WordPress, anyone?  Hint-hint, nudge-nudge, wink-wink?  <Cough!>

Quick time warp to 1993: I remember looking at my grandma, wide-eyed and shocked at the fact that she had lived before cars were invented.

(Stay with me here, there’s a point.)

Slight flash forward to 2001: I remember babysitting a family friend’s 7-year-old daughter. We’ll call her Jazzy.

Jazzy was in the back of my first love, my car Bob (more on him another day), and her giving me the same wide-eyed and shocked look as she stated, “You were alive before the Internet?”

Do you see where I’m going with this?

Technology can change in a flash, or sometimes a literal spark depending on what tools you’re working with, and it’s important for one to keep up with the times.  Sure, starting a blog in 2012 is not necessarily rocket science.  In fact, having some sort of online presence is much more common than it is to go without one.

Here’s my point. Thanks for sticking with me.

Having a blog that’s sort-of out there isn’t enough. Taking the initial initiative by starting this blog was great, but now I need to push further.  That way, when (note: I didn’t say “if”) I’m published in the future, all of you (or maybe all five of you?) will have shared this journey with me.

You may be few, but you’re precious to me.  <singing> We shall overcome!

Ok… Sorry. I’ll stop now.

Our online relationship via technology can reach the next level. I get to share my joys (sometimes sorrows, but hopefully more joys) with me.  And I thank you for your loyalty even before I’ve gotten anywhere near my goal.

To boost more pre-publication fans and maintain my little corner of the virtual world, I’ve just setup a Facebook page!

Oh, Facebook. You’re truly a blessing and a curse.  You help me stay connected with my most precious loved ones (and some funny games), but curse me to review you constantly throughout the day.

Pityingly enough, my poor page has just little ol’ me on it.

Help me. I’ve ‘Liked’ myself.  That’s like giving yourself a high-five.  (Although, per my “About Me” page, we have already established that I enjoy high-fives.)
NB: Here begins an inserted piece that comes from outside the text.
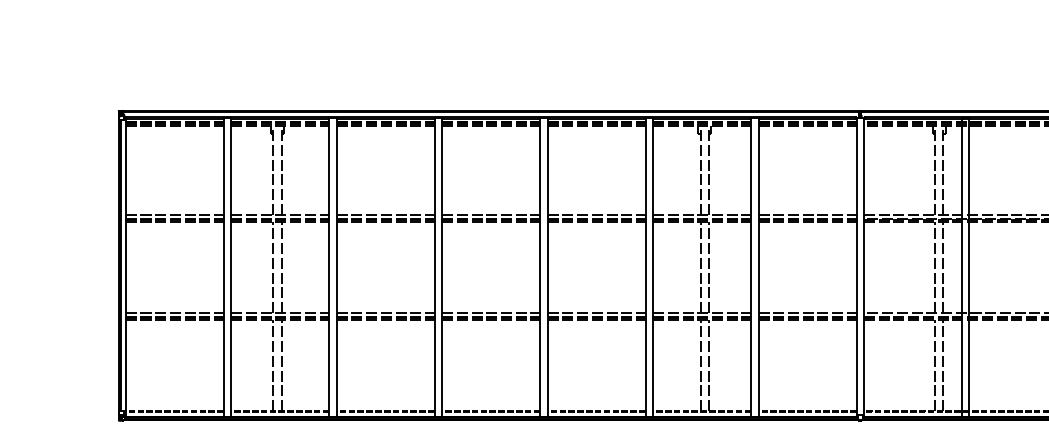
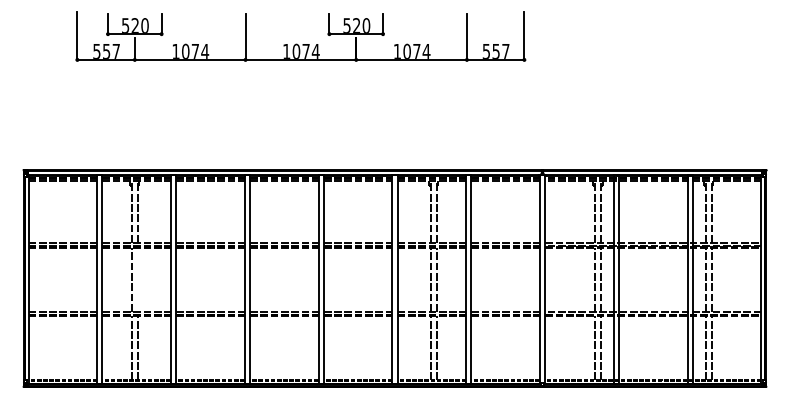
line: (281, 267) -> (137, 279), removed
Please check it out, ‘Like’ my page, and let’s see if we can get this global!

Daily Writing Challenge

Day 8: What about their earlier school days? Write a scene of your character in grade school or middle school.
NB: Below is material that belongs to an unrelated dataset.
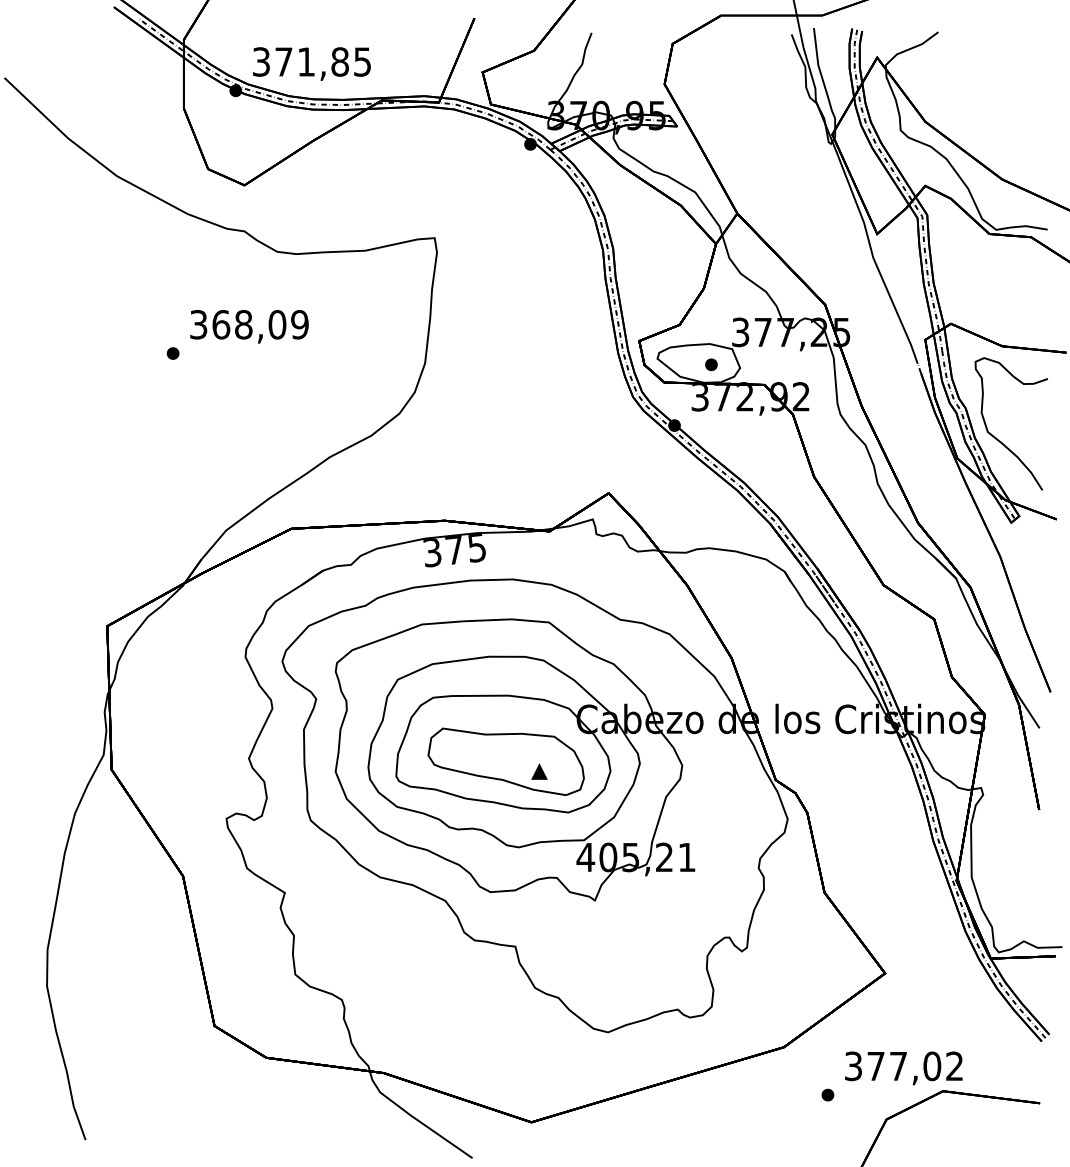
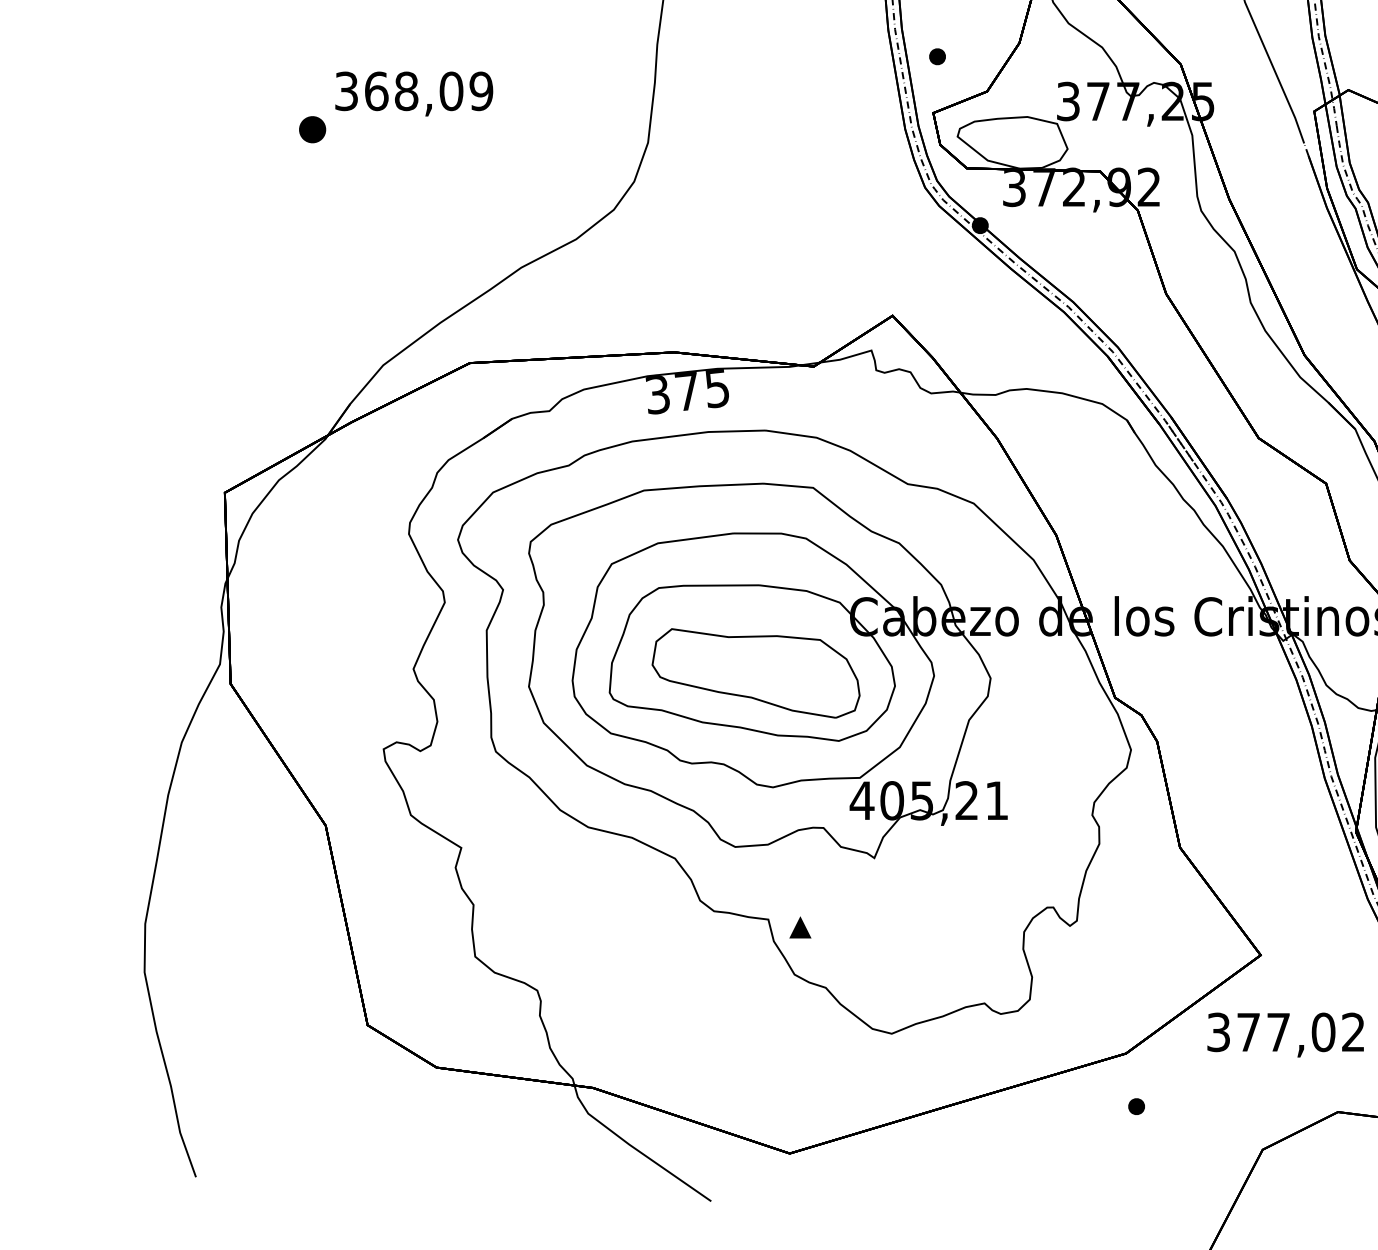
part: (172, 353) -> (311, 129), size x1.6
part: (711, 364) -> (937, 56), moved
part: (539, 771) -> (800, 927), moved
text: (903, 1068) -> (1285, 1035), moved
part: (827, 1094) -> (1136, 1105), moved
At the sound of the bell, Hallie packed up her notebook, slinging the padded strap of her orange backpack over her shoulder and headed out the door to get ready for another lecture on the French Revolution.

Slamming her locker shut, she turned and smacked face-first into a wall, her books falling to the floor.  The “wall” turned out to be a chest. She looked up. And up. And up. Being 5’3” Hallie was used to being shorter than everyone, but the boy attached to this chest had to be just over six feet.  He also happened to be the most drop-dead gorgeous boy she’d ever seen.

“Oh!” Words. Words would be good to use right about now.  “I-um… Sorry.  I wasn’t-… I mean… I didn’t look where I was going.”  Letting out a breath she didn’t realize she was holding, she blinked a few times, temporarily forgetting how to speak.

A voice, deep and smooth, enveloped her like a warm blanket.

“No problem,” he replied. “Here, let me help you.” He stooped down to pick up her books. As she leaned down gathering the papers that had fallen out of her notebook, she stole glances at him.  His eyes shifted up briefly and grinned at her.

Oh dear lord.  Eyes a deep shade denim, with a straight nose, charcoal black hair, and lips that were so kissable they were causing her stomach do all kinds of backflips at the moment.

“Thanks… I, um… Yeah. Thanks.”  She gave him a weak smile and felt a blush crawling up her neck.  After returning her history notes, he cocked his head slightly and softened his grin as if amused by her lack of ability to put words together.

“I’m Wes.”


They stood in the hall, the sounds of the other students fading into the background to a soft murmur and stared at each other. Analyzing each other.  A very unconvincing coughing sound outside of their personal bubble space made her snap back to reality.

“Am I interrupting something?” Hallie’s brother Henry appeared. How long had he been there?  Henry watched both of them, switching back and forth from each face as if witnessing a tennis match.  Curiosity at her and with skepticism towards Henry.